Irish M&A activity up 12pc as firms showing return of confidence
HAVING faced down the worst of the recession, companies with cash to spare are beginning to buy once again.
Data shows that large-scale Irish mergers and acquisitions (M&A) activity continued to recover in 2013.
The Irish Competition Authority was notified of 37 deals during the year, up from a low of 29 in 2009 and an increase of 12pc on 2012.
The authority must be notified of deals concerning Irish companies with turnover of more than €40m and must give approval before a merger or acquisition takes place.
The system is designed to prevent any one company gaining too much of a monopoly in the market.
"In keeping with the general spirit of Ireland returning to normal, merger control at the Competition Authority in 2013 also matched the "new normal" -- a steady increase in merger notifications, more efficient and swifter (but ever careful) decision-making and more transactions in the 'real' economy of manufacturing and industry," said Dr Vincent Power, a partner at law firm A&L Goodbody.

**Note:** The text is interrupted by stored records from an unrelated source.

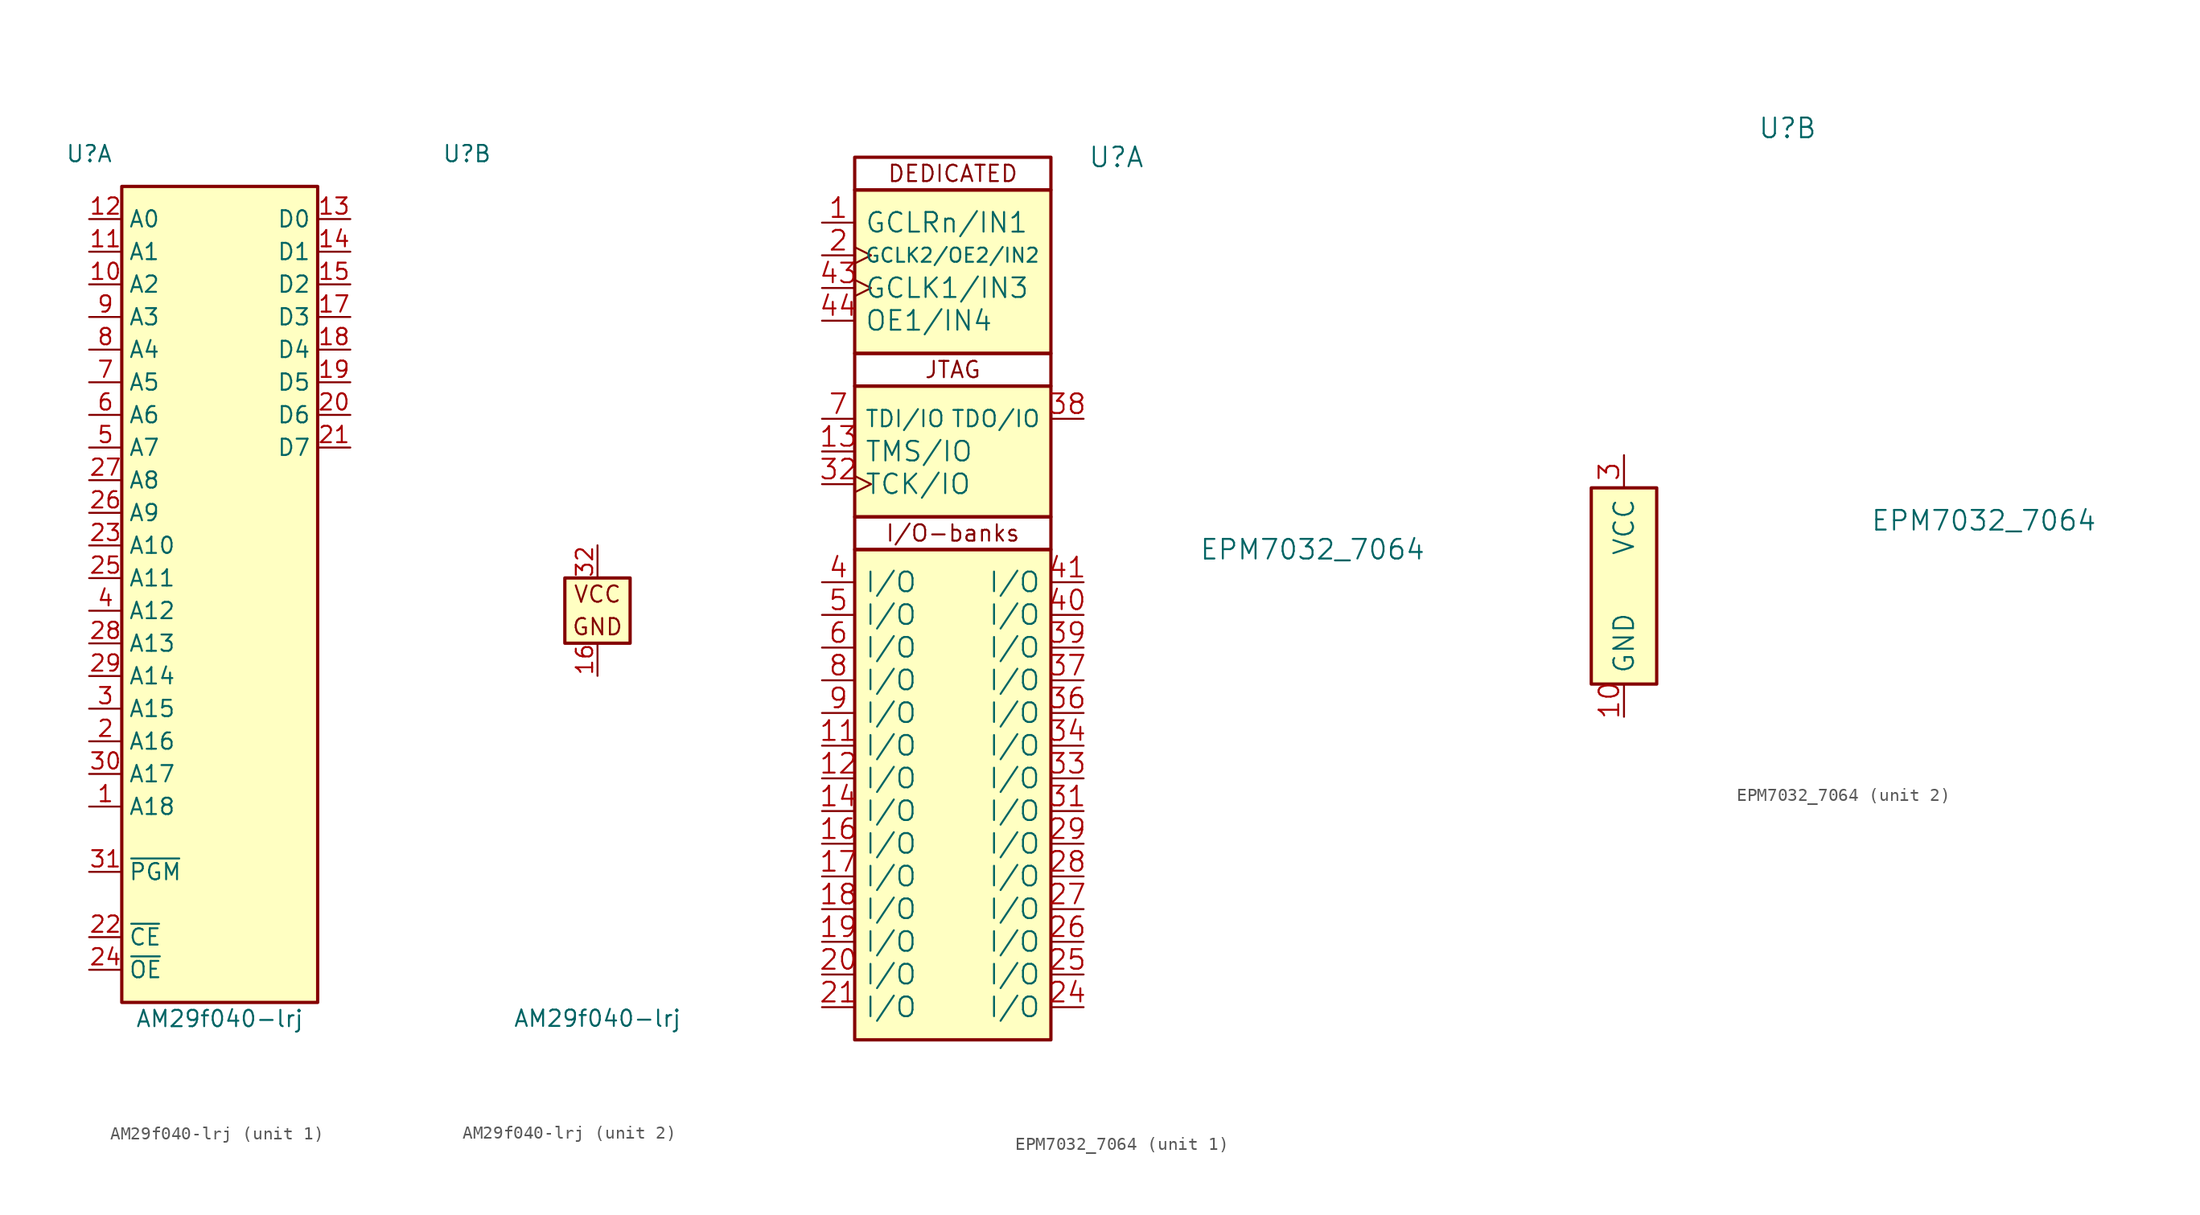
<source format=kicad_sym>
(kicad_symbol_lib
  (version 20211014)
  (generator kicad_symbol_editor)
  (symbol "AM29f040-lrj"
    (property "Reference" "U"
      (at -10.16 35.56 0)
      (effects (font (size 1.27 1.27))))
    (property "Value" "AM29f040-lrj"
      (at 0 -31.75 0)
      (effects (font (size 1.27 1.27))))
    (property "ki_locked" ""
      (at 0 0 0)
      (effects (font (size 1.27 1.27))))
    (symbol "AM29f040-lrj_1_1"
      (rectangle (start -7.62 33.02) (end 7.62 -30.48) (stroke (width 0.254) (type default) (color 0 0 0 0)) (fill (type background)))
      (pin input line (at -10.16 -15.24 0) (length 2.54) (name "A18" (effects (font (size 1.27 1.27)))) (number "1" (effects (font (size 1.27 1.27)))))
      (pin input line (at -10.16 25.4 0) (length 2.54) (name "A2" (effects (font (size 1.27 1.27)))) (number "10" (effects (font (size 1.27 1.27)))))
      (pin input line (at -10.16 27.94 0) (length 2.54) (name "A1" (effects (font (size 1.27 1.27)))) (number "11" (effects (font (size 1.27 1.27)))))
      (pin input line (at -10.16 30.48 0) (length 2.54) (name "A0" (effects (font (size 1.27 1.27)))) (number "12" (effects (font (size 1.27 1.27)))))
      (pin tri_state line (at 10.16 30.48 180) (length 2.54) (name "D0" (effects (font (size 1.27 1.27)))) (number "13" (effects (font (size 1.27 1.27)))))
      (pin tri_state line (at 10.16 27.94 180) (length 2.54) (name "D1" (effects (font (size 1.27 1.27)))) (number "14" (effects (font (size 1.27 1.27)))))
      (pin tri_state line (at 10.16 25.4 180) (length 2.54) (name "D2" (effects (font (size 1.27 1.27)))) (number "15" (effects (font (size 1.27 1.27)))))
      (pin tri_state line (at 10.16 22.86 180) (length 2.54) (name "D3" (effects (font (size 1.27 1.27)))) (number "17" (effects (font (size 1.27 1.27)))))
      (pin tri_state line (at 10.16 20.32 180) (length 2.54) (name "D4" (effects (font (size 1.27 1.27)))) (number "18" (effects (font (size 1.27 1.27)))))
      (pin tri_state line (at 10.16 17.78 180) (length 2.54) (name "D5" (effects (font (size 1.27 1.27)))) (number "19" (effects (font (size 1.27 1.27)))))
      (pin input line (at -10.16 -10.16 0) (length 2.54) (name "A16" (effects (font (size 1.27 1.27)))) (number "2" (effects (font (size 1.27 1.27)))))
      (pin tri_state line (at 10.16 15.24 180) (length 2.54) (name "D6" (effects (font (size 1.27 1.27)))) (number "20" (effects (font (size 1.27 1.27)))))
      (pin tri_state line (at 10.16 12.7 180) (length 2.54) (name "D7" (effects (font (size 1.27 1.27)))) (number "21" (effects (font (size 1.27 1.27)))))
      (pin input line (at -10.16 -25.4 0) (length 2.54) (name "~{CE}" (effects (font (size 1.27 1.27)))) (number "22" (effects (font (size 1.27 1.27)))))
      (pin input line (at -10.16 5.08 0) (length 2.54) (name "A10" (effects (font (size 1.27 1.27)))) (number "23" (effects (font (size 1.27 1.27)))))
      (pin input line (at -10.16 -27.94 0) (length 2.54) (name "~{OE}" (effects (font (size 1.27 1.27)))) (number "24" (effects (font (size 1.27 1.27)))))
      (pin input line (at -10.16 2.54 0) (length 2.54) (name "A11" (effects (font (size 1.27 1.27)))) (number "25" (effects (font (size 1.27 1.27)))))
      (pin input line (at -10.16 7.62 0) (length 2.54) (name "A9" (effects (font (size 1.27 1.27)))) (number "26" (effects (font (size 1.27 1.27)))))
      (pin input line (at -10.16 10.16 0) (length 2.54) (name "A8" (effects (font (size 1.27 1.27)))) (number "27" (effects (font (size 1.27 1.27)))))
      (pin input line (at -10.16 -2.54 0) (length 2.54) (name "A13" (effects (font (size 1.27 1.27)))) (number "28" (effects (font (size 1.27 1.27)))))
      (pin input line (at -10.16 -5.08 0) (length 2.54) (name "A14" (effects (font (size 1.27 1.27)))) (number "29" (effects (font (size 1.27 1.27)))))
      (pin input line (at -10.16 -7.62 0) (length 2.54) (name "A15" (effects (font (size 1.27 1.27)))) (number "3" (effects (font (size 1.27 1.27)))))
      (pin input line (at -10.16 -12.7 0) (length 2.54) (name "A17" (effects (font (size 1.27 1.27)))) (number "30" (effects (font (size 1.27 1.27)))))
      (pin input line (at -10.16 -20.32 0) (length 2.54) (name "~{PGM}" (effects (font (size 1.27 1.27)))) (number "31" (effects (font (size 1.27 1.27)))))
      (pin input line (at -10.16 0 0) (length 2.54) (name "A12" (effects (font (size 1.27 1.27)))) (number "4" (effects (font (size 1.27 1.27)))))
      (pin input line (at -10.16 12.7 0) (length 2.54) (name "A7" (effects (font (size 1.27 1.27)))) (number "5" (effects (font (size 1.27 1.27)))))
      (pin input line (at -10.16 15.24 0) (length 2.54) (name "A6" (effects (font (size 1.27 1.27)))) (number "6" (effects (font (size 1.27 1.27)))))
      (pin input line (at -10.16 17.78 0) (length 2.54) (name "A5" (effects (font (size 1.27 1.27)))) (number "7" (effects (font (size 1.27 1.27)))))
      (pin input line (at -10.16 20.32 0) (length 2.54) (name "A4" (effects (font (size 1.27 1.27)))) (number "8" (effects (font (size 1.27 1.27)))))
      (pin input line (at -10.16 22.86 0) (length 2.54) (name "A3" (effects (font (size 1.27 1.27)))) (number "9" (effects (font (size 1.27 1.27))))))
    (symbol "AM29f040-lrj_2_0"
      (text "GND" (at 0 -1.27 0) (effects (font (size 1.27 1.27))))
      (pin power_in line (at 0 -5.08 90) (length 2.54) (name "GND" (effects (font (size 0 0)))) (number "16" (effects (font (size 1.27 1.27)))))
      (pin power_in line (at 0 5.08 270) (length 2.54) (name "VCC" (effects (font (size 0 0)))) (number "32" (effects (font (size 1.27 1.27))))))
    (symbol "AM29f040-lrj_2_1"
      (rectangle (start -2.54 2.54) (end 2.54 -2.54) (stroke (width 0.254) (type default) (color 0 0 0 0)) (fill (type background)))
      (text "VCC" (at 0 1.27 0) (effects (font (size 1.27 1.27))))))
  (symbol "EPM7032_7064"
    (pin_names
      (offset 0.762))
    (property "Reference" "U"
      (at 12.7 35.56 0)
      (effects (font (size 1.524 1.524))))
    (property "Value" "EPM7032_7064"
      (at 27.94 5.08 0)
      (effects (font (size 1.524 1.524))))
    (property "ki_locked" ""
      (at 0 0 0)
      (effects (font (size 1.27 1.27))))
    (symbol "EPM7032_7064_1_0"
      (text "DEDICATED" (at 0 34.29 0) (effects (font (size 1.27 1.27))))
      (text "I/O-banks" (at 0 6.35 0) (effects (font (size 1.27 1.27))))
      (text "JTAG" (at 0 19.05 0) (effects (font (size 1.27 1.27)))))
    (symbol "EPM7032_7064_1_1"
      (rectangle (start -7.62 5.08) (end 7.62 -33.02) (stroke (width 0.254) (type default) (color 0 0 0 0)) (fill (type background)))
      (rectangle (start -7.62 7.62) (end 7.62 5.08) (stroke (width 0.254) (type default) (color 0 0 0 0)) (fill (type none)))
      (rectangle (start -7.62 17.78) (end 7.62 7.62) (stroke (width 0.254) (type default) (color 0 0 0 0)) (fill (type background)))
      (rectangle (start -7.62 20.32) (end 7.62 17.78) (stroke (width 0.254) (type default) (color 0 0 0 0)) (fill (type none)))
      (rectangle (start -7.62 33.02) (end 7.62 20.32) (stroke (width 0.254) (type default) (color 0 0 0 0)) (fill (type background)))
      (rectangle (start -7.62 35.56) (end 7.62 33.02) (stroke (width 0.254) (type default) (color 0 0 0 0)) (fill (type none)))
      (pin input line (at -10.16 30.48 0) (length 2.54) (name "GCLRn/IN1" (effects (font (size 1.524 1.524)))) (number "1" (effects (font (size 1.524 1.524)))))
      (pin bidirectional line (at -10.16 -10.16 0) (length 2.54) (name "I/O" (effects (font (size 1.524 1.524)))) (number "11" (effects (font (size 1.524 1.524)))))
      (pin bidirectional line (at -10.16 -12.7 0) (length 2.54) (name "I/O" (effects (font (size 1.524 1.524)))) (number "12" (effects (font (size 1.524 1.524)))))
      (pin bidirectional line (at -10.16 12.7 0) (length 2.54) (name "TMS/IO" (effects (font (size 1.524 1.524)))) (number "13" (effects (font (size 1.524 1.524)))))
      (pin bidirectional line (at -10.16 -15.24 0) (length 2.54) (name "I/O" (effects (font (size 1.524 1.524)))) (number "14" (effects (font (size 1.524 1.524)))))
      (pin bidirectional line (at -10.16 -17.78 0) (length 2.54) (name "I/O" (effects (font (size 1.524 1.524)))) (number "16" (effects (font (size 1.524 1.524)))))
      (pin bidirectional line (at -10.16 -20.32 0) (length 2.54) (name "I/O" (effects (font (size 1.524 1.524)))) (number "17" (effects (font (size 1.524 1.524)))))
      (pin bidirectional line (at -10.16 -22.86 0) (length 2.54) (name "I/O" (effects (font (size 1.524 1.524)))) (number "18" (effects (font (size 1.524 1.524)))))
      (pin bidirectional line (at -10.16 -25.4 0) (length 2.54) (name "I/O" (effects (font (size 1.524 1.524)))) (number "19" (effects (font (size 1.524 1.524)))))
      (pin input clock (at -10.16 27.94 0) (length 2.54) (name "GCLK2/OE2/IN2" (effects (font (size 1.1 1.1)))) (number "2" (effects (font (size 1.524 1.524)))))
      (pin bidirectional line (at -10.16 -27.94 0) (length 2.54) (name "I/O" (effects (font (size 1.524 1.524)))) (number "20" (effects (font (size 1.524 1.524)))))
      (pin bidirectional line (at -10.16 -30.48 0) (length 2.54) (name "I/O" (effects (font (size 1.524 1.524)))) (number "21" (effects (font (size 1.524 1.524)))))
      (pin bidirectional line (at 10.16 -30.48 180) (length 2.54) (name "I/O" (effects (font (size 1.524 1.524)))) (number "24" (effects (font (size 1.524 1.524)))))
      (pin bidirectional line (at 10.16 -27.94 180) (length 2.54) (name "I/O" (effects (font (size 1.524 1.524)))) (number "25" (effects (font (size 1.524 1.524)))))
      (pin bidirectional line (at 10.16 -25.4 180) (length 2.54) (name "I/O" (effects (font (size 1.524 1.524)))) (number "26" (effects (font (size 1.524 1.524)))))
      (pin bidirectional line (at 10.16 -22.86 180) (length 2.54) (name "I/O" (effects (font (size 1.524 1.524)))) (number "27" (effects (font (size 1.524 1.524)))))
      (pin bidirectional line (at 10.16 -20.32 180) (length 2.54) (name "I/O" (effects (font (size 1.524 1.524)))) (number "28" (effects (font (size 1.524 1.524)))))
      (pin bidirectional line (at 10.16 -17.78 180) (length 2.54) (name "I/O" (effects (font (size 1.524 1.524)))) (number "29" (effects (font (size 1.524 1.524)))))
      (pin bidirectional line (at 10.16 -15.24 180) (length 2.54) (name "I/O" (effects (font (size 1.524 1.524)))) (number "31" (effects (font (size 1.524 1.524)))))
      (pin bidirectional clock (at -10.16 10.16 0) (length 2.54) (name "TCK/IO" (effects (font (size 1.524 1.524)))) (number "32" (effects (font (size 1.524 1.524)))))
      (pin bidirectional line (at 10.16 -12.7 180) (length 2.54) (name "I/O" (effects (font (size 1.524 1.524)))) (number "33" (effects (font (size 1.524 1.524)))))
      (pin bidirectional line (at 10.16 -10.16 180) (length 2.54) (name "I/O" (effects (font (size 1.524 1.524)))) (number "34" (effects (font (size 1.524 1.524)))))
      (pin bidirectional line (at 10.16 -7.62 180) (length 2.54) (name "I/O" (effects (font (size 1.524 1.524)))) (number "36" (effects (font (size 1.524 1.524)))))
      (pin bidirectional line (at 10.16 -5.08 180) (length 2.54) (name "I/O" (effects (font (size 1.524 1.524)))) (number "37" (effects (font (size 1.524 1.524)))))
      (pin bidirectional line (at 10.16 15.24 180) (length 2.54) (name "TDO/IO" (effects (font (size 1.27 1.27)))) (number "38" (effects (font (size 1.524 1.524)))))
      (pin bidirectional line (at 10.16 -2.54 180) (length 2.54) (name "I/O" (effects (font (size 1.524 1.524)))) (number "39" (effects (font (size 1.524 1.524)))))
      (pin bidirectional line (at -10.16 2.54 0) (length 2.54) (name "I/O" (effects (font (size 1.524 1.524)))) (number "4" (effects (font (size 1.524 1.524)))))
      (pin bidirectional line (at 10.16 0 180) (length 2.54) (name "I/O" (effects (font (size 1.524 1.524)))) (number "40" (effects (font (size 1.524 1.524)))))
      (pin bidirectional line (at 10.16 2.54 180) (length 2.54) (name "I/O" (effects (font (size 1.524 1.524)))) (number "41" (effects (font (size 1.524 1.524)))))
      (pin input clock (at -10.16 25.4 0) (length 2.54) (name "GCLK1/IN3" (effects (font (size 1.524 1.524)))) (number "43" (effects (font (size 1.524 1.524)))))
      (pin input line (at -10.16 22.86 0) (length 2.54) (name "OE1/IN4" (effects (font (size 1.524 1.524)))) (number "44" (effects (font (size 1.524 1.524)))))
      (pin bidirectional line (at -10.16 0 0) (length 2.54) (name "I/O" (effects (font (size 1.524 1.524)))) (number "5" (effects (font (size 1.524 1.524)))))
      (pin bidirectional line (at -10.16 -2.54 0) (length 2.54) (name "I/O" (effects (font (size 1.524 1.524)))) (number "6" (effects (font (size 1.524 1.524)))))
      (pin bidirectional line (at -10.16 15.24 0) (length 2.54) (name "TDI/IO" (effects (font (size 1.27 1.27)))) (number "7" (effects (font (size 1.524 1.524)))))
      (pin bidirectional line (at -10.16 -5.08 0) (length 2.54) (name "I/O" (effects (font (size 1.524 1.524)))) (number "8" (effects (font (size 1.524 1.524)))))
      (pin bidirectional line (at -10.16 -7.62 0) (length 2.54) (name "I/O" (effects (font (size 1.524 1.524)))) (number "9" (effects (font (size 1.524 1.524))))))
    (symbol "EPM7032_7064_2_1"
      (rectangle (start -2.54 7.62) (end 2.54 -7.62) (stroke (width 0.254) (type default) (color 0 0 0 0)) (fill (type background)))
      (pin power_in line (at 0 -10.16 90) (length 2.54) (name "GND" (effects (font (size 1.524 1.524)))) (number "10" (effects (font (size 1.524 1.524)))))
      (pin passive line (at 0 10.16 270) (length 2.54) hide (name "VCC" (effects (font (size 1.524 1.524)))) (number "15" (effects (font (size 1.524 1.524)))))
      (pin passive line (at 0 -10.16 90) (length 2.54) hide (name "GND" (effects (font (size 1.524 1.524)))) (number "22" (effects (font (size 1.524 1.524)))))
      (pin passive line (at 0 10.16 270) (length 2.54) hide (name "VCC" (effects (font (size 1.27 1.27)))) (number "23" (effects (font (size 1.27 1.27)))))
      (pin power_in line (at 0 10.16 270) (length 2.54) (name "VCC" (effects (font (size 1.524 1.524)))) (number "3" (effects (font (size 1.524 1.524)))))
      (pin passive line (at 0 -10.16 90) (length 2.54) hide (name "GND" (effects (font (size 1.524 1.524)))) (number "30" (effects (font (size 1.524 1.524)))))
      (pin passive line (at 0 10.16 270) (length 2.54) hide (name "VCC" (effects (font (size 1.524 1.524)))) (number "35" (effects (font (size 1.524 1.524)))))
      (pin passive line (at 0 -10.16 90) (length 2.54) hide (name "GND" (effects (font (size 1.524 1.524)))) (number "42" (effects (font (size 1.524 1.524))))))))
</source>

This recovery is particularly important for professional services providers such as the country's biggest legal and accounting firms, who earn a large chunk of their revenue from advising on M&A.
Dr Power added that there were good signs for 2014 activity already.
M&A approval is handled by the EU for even larger deals that concern companies that are active in several member states.
Unusually, two EU merger notifications related to Ireland in 2013: these were the sale of Irish Life to Canada Life (part of the Canadian Power Corporation) and the ongoing proposed sale by Telefonica of O2 Ireland to Hutchison Whampoa, with a decision due this year.
This could be evidence, Dr Power said, of a trend -- as companies grow larger, more and more will look to EU rather than national authorities for approval.
"It is unusual to see two Irish-centred transactions among the 300 or so deals notified to the European Commission annually. It is possible that with increasing turnover in businesses and reducing EU thresholds that more and more Irish-centred deals will be decided by Brussels rather than Dublin," said Dr Power.
Regardless of whether it takes place in Dublin or Brussels, the approval process is not an easy one. Executives now have to contend with more rigorous examination of their plans than would have been the case even five years ago.
There is an increasing focus on transparency, and firms that have something to hide are all too aware of this. "It is now commonplace for the EU and Irish competition authorities to ask for emails, business plans or memos from several years previous as part of the notification process," said Dr Power.
"Executives contemplating M&A deals therefore have to be aware that their thoughts on their competitors or the marketplace could become open to scrutiny, and ultimately determine the success of a deal. This focus on transparency is likely to be the next major battleground for Irish merger control."